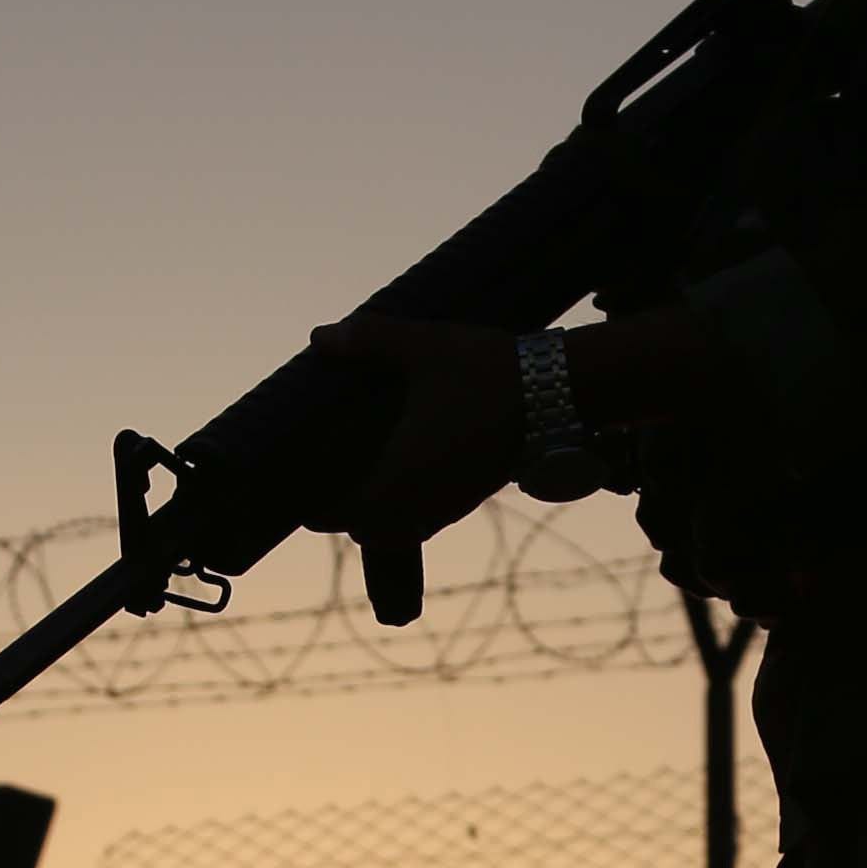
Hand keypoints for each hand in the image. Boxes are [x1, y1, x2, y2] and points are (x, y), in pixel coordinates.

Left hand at [317, 316, 519, 546]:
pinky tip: (412, 469)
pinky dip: (414, 504)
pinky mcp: (479, 491)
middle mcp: (426, 499)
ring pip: (407, 526)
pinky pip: (434, 514)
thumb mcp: (423, 348)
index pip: (348, 517)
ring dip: (386, 513)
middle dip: (352, 517)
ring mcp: (456, 499)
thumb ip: (369, 342)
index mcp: (402, 476)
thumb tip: (321, 335)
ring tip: (368, 480)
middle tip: (331, 492)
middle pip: (374, 532)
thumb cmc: (486, 373)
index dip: (322, 513)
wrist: (560, 390)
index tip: (305, 505)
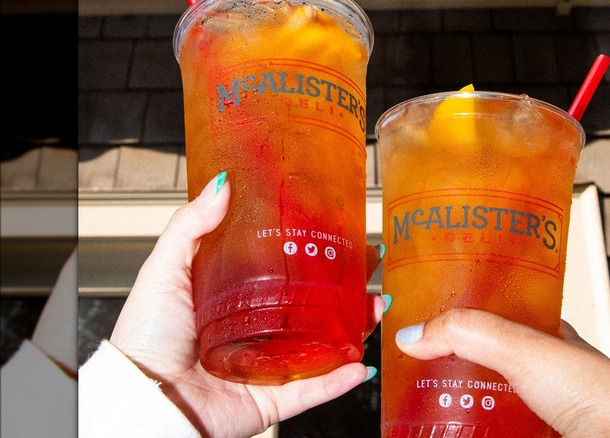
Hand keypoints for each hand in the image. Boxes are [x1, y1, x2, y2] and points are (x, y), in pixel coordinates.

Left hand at [109, 172, 385, 437]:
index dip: (312, 252)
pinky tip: (360, 363)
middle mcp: (255, 330)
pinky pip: (313, 389)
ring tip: (375, 306)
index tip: (338, 231)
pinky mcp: (271, 398)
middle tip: (369, 265)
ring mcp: (267, 365)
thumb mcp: (164, 270)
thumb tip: (220, 184)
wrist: (142, 397)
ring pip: (323, 346)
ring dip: (354, 329)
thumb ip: (190, 227)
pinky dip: (339, 380)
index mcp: (234, 299)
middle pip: (311, 306)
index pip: (283, 270)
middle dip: (345, 288)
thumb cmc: (145, 338)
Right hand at [395, 308, 609, 436]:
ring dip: (454, 403)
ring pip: (485, 401)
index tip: (420, 319)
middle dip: (446, 364)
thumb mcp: (526, 349)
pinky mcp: (530, 433)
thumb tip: (416, 332)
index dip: (456, 313)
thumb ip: (470, 333)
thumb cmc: (603, 396)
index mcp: (544, 335)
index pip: (491, 313)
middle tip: (412, 366)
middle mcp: (542, 371)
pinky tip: (453, 429)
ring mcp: (537, 407)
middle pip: (481, 361)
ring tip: (420, 403)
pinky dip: (469, 428)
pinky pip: (490, 428)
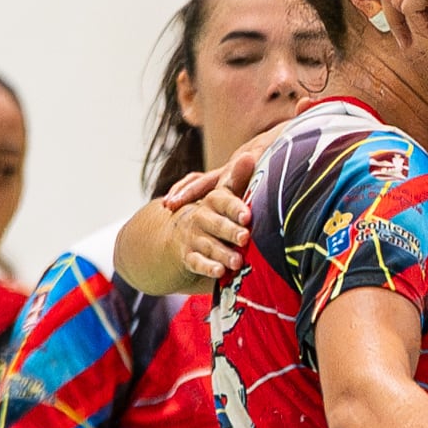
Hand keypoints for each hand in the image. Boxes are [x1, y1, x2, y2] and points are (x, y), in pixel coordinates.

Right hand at [163, 153, 255, 281]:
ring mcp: (193, 237)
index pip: (222, 200)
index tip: (247, 216)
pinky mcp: (189, 256)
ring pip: (208, 245)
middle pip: (215, 223)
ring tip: (238, 261)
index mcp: (211, 200)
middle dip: (230, 231)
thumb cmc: (213, 212)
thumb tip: (249, 154)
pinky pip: (196, 263)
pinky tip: (220, 273)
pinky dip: (208, 268)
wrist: (179, 233)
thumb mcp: (222, 195)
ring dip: (222, 253)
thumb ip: (236, 179)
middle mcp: (200, 217)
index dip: (234, 208)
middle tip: (246, 237)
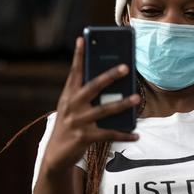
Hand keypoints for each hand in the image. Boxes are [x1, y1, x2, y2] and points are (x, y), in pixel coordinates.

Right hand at [42, 37, 139, 173]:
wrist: (56, 155)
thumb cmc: (71, 125)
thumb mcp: (74, 108)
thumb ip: (89, 96)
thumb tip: (117, 86)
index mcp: (68, 95)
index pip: (74, 72)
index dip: (79, 55)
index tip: (83, 39)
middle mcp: (71, 105)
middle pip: (92, 87)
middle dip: (109, 76)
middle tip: (125, 67)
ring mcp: (77, 121)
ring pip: (104, 110)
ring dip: (123, 104)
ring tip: (137, 98)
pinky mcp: (84, 137)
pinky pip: (109, 134)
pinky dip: (124, 134)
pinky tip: (137, 134)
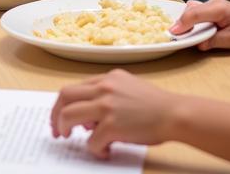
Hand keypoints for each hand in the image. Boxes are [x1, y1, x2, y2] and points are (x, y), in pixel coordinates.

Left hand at [51, 69, 180, 157]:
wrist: (174, 113)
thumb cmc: (154, 104)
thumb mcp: (127, 88)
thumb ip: (106, 96)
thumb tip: (87, 118)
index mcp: (106, 78)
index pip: (74, 87)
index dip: (63, 104)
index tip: (60, 117)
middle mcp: (103, 87)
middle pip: (65, 96)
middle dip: (55, 115)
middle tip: (57, 130)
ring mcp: (106, 105)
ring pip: (69, 115)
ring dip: (65, 129)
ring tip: (71, 139)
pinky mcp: (112, 125)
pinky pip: (91, 141)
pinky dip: (95, 150)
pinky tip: (105, 152)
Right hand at [169, 0, 229, 51]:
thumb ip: (214, 41)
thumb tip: (198, 44)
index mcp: (218, 9)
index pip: (195, 14)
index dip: (182, 24)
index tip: (172, 33)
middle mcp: (212, 2)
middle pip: (190, 10)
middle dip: (182, 23)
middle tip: (176, 36)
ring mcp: (210, 2)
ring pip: (191, 9)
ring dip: (186, 20)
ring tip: (185, 33)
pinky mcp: (209, 6)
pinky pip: (195, 10)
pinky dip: (191, 19)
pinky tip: (193, 28)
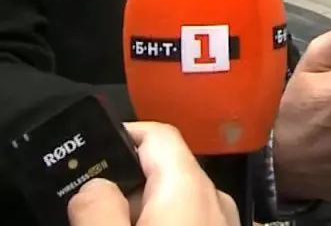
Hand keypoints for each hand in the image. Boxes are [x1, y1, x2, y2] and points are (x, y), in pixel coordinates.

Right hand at [67, 123, 238, 225]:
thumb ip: (98, 209)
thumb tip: (94, 184)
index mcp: (190, 186)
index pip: (158, 134)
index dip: (119, 135)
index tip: (84, 155)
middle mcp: (216, 197)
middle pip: (165, 171)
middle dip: (124, 183)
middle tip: (86, 204)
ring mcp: (226, 220)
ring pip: (176, 201)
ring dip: (141, 208)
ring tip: (107, 221)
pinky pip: (189, 220)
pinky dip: (162, 221)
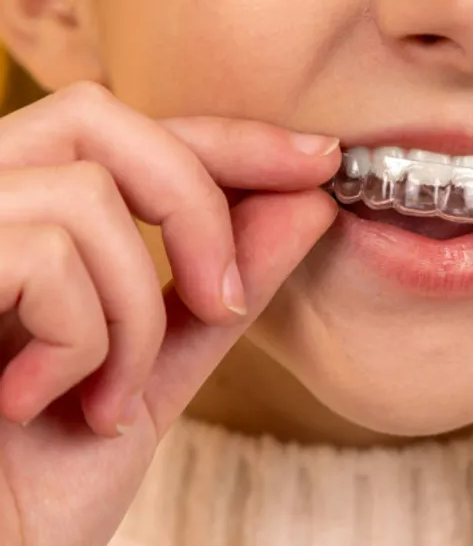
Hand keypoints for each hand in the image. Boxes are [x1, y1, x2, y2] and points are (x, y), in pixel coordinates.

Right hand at [0, 82, 340, 545]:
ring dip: (133, 316)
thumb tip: (306, 204)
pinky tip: (44, 404)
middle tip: (223, 298)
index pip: (131, 132)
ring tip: (108, 397)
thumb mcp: (154, 370)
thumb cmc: (39, 478)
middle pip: (100, 119)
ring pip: (86, 198)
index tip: (318, 160)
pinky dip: (82, 342)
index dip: (229, 138)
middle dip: (196, 207)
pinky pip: (45, 257)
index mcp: (22, 219)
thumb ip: (221, 287)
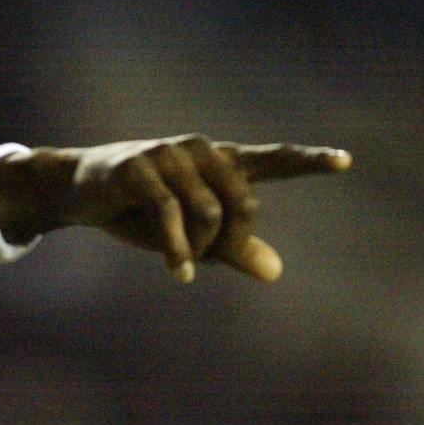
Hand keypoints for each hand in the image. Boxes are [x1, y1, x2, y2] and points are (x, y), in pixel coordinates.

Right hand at [0, 135, 349, 280]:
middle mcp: (203, 150)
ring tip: (183, 262)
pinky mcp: (139, 165)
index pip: (274, 160)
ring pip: (210, 213)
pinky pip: (172, 214)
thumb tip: (276, 272)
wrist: (78, 192)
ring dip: (199, 250)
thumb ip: (233, 250)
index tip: (345, 162)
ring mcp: (170, 154)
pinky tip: (181, 274)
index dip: (310, 161)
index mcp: (221, 162)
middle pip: (244, 205)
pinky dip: (178, 251)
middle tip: (204, 261)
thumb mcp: (191, 236)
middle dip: (231, 243)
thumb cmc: (139, 212)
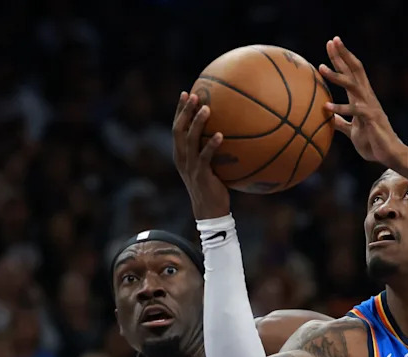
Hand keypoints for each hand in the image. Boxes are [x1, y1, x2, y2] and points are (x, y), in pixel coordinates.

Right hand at [171, 92, 229, 219]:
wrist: (209, 211)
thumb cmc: (213, 188)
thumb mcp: (209, 167)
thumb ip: (212, 151)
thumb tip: (230, 132)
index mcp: (181, 155)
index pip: (177, 128)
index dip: (180, 110)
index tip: (185, 93)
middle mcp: (181, 158)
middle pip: (178, 129)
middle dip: (185, 111)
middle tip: (193, 95)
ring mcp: (189, 167)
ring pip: (189, 139)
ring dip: (198, 122)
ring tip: (207, 108)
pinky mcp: (200, 175)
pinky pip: (205, 157)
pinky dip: (211, 145)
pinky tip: (221, 135)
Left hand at [319, 37, 404, 166]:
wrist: (389, 154)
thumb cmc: (372, 142)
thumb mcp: (353, 131)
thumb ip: (342, 122)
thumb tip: (330, 118)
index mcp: (361, 98)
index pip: (350, 72)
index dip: (341, 58)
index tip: (331, 43)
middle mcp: (366, 97)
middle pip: (355, 70)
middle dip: (343, 54)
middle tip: (332, 40)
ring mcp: (369, 106)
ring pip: (353, 85)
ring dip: (337, 76)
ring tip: (321, 68)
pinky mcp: (370, 119)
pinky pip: (354, 110)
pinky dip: (340, 108)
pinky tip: (326, 107)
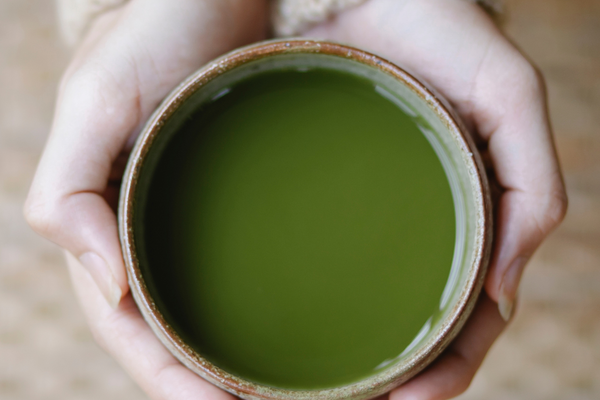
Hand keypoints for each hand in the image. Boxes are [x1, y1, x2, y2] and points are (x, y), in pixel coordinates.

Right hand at [24, 0, 266, 397]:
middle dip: (209, 387)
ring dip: (239, 364)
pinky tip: (298, 332)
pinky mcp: (240, 203)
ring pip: (211, 315)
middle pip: (176, 336)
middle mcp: (154, 235)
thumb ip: (69, 192)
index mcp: (110, 225)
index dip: (169, 381)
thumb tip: (109, 288)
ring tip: (292, 393)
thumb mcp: (94, 101)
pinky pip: (246, 272)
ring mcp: (197, 223)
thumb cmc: (152, 31)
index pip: (133, 329)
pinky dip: (263, 312)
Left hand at [303, 0, 566, 397]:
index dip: (449, 368)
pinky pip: (310, 269)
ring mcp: (362, 219)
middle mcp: (411, 229)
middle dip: (400, 381)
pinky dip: (308, 312)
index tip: (413, 399)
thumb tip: (505, 290)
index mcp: (462, 220)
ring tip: (323, 397)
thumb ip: (533, 184)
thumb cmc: (439, 30)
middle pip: (413, 330)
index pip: (465, 318)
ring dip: (351, 365)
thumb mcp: (510, 96)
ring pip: (364, 311)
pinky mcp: (311, 200)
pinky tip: (284, 340)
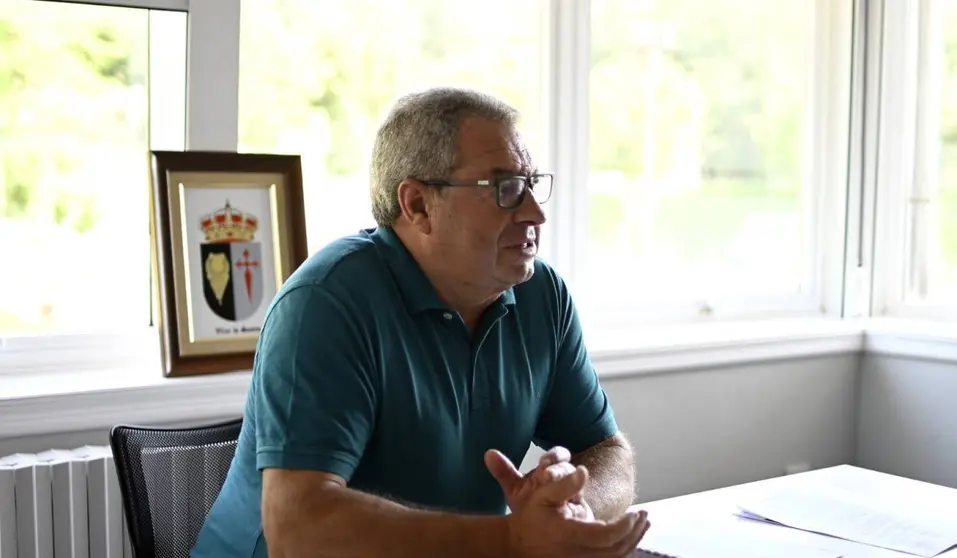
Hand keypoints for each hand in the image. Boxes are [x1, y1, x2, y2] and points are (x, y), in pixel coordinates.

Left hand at [485, 447, 577, 514]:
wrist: (543, 529)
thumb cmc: (531, 505)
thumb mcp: (516, 489)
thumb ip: (504, 472)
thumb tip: (488, 453)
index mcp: (550, 470)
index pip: (557, 456)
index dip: (554, 456)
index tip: (544, 462)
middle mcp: (565, 480)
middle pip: (569, 469)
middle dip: (559, 471)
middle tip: (548, 476)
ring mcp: (576, 496)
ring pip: (579, 485)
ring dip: (572, 485)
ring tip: (562, 492)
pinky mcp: (582, 514)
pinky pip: (584, 510)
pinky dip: (579, 507)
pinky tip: (574, 508)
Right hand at [504, 465, 649, 557]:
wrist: (518, 544)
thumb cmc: (531, 517)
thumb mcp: (542, 495)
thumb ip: (565, 484)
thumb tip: (584, 471)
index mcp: (567, 534)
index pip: (606, 535)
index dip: (625, 525)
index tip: (634, 512)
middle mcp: (575, 553)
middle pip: (616, 549)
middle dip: (634, 532)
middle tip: (644, 516)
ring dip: (632, 542)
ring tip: (642, 525)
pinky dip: (622, 549)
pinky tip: (629, 537)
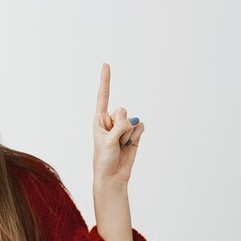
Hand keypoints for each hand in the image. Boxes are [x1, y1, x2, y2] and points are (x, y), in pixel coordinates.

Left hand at [92, 63, 144, 186]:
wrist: (113, 176)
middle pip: (122, 110)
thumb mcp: (107, 142)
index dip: (105, 80)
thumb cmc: (104, 159)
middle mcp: (111, 121)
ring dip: (128, 135)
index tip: (105, 64)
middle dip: (121, 126)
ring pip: (132, 120)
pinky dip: (137, 136)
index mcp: (99, 120)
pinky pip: (140, 126)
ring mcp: (123, 127)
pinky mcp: (134, 134)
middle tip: (114, 141)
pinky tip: (130, 145)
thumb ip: (119, 127)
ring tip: (121, 146)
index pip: (103, 97)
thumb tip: (133, 120)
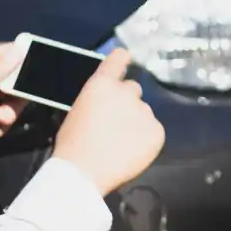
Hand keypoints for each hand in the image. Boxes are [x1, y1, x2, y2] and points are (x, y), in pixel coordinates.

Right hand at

> _Your task_
Find, please, how many lines in the data include the word "Left", and put down that number only.

> _Answer below_
7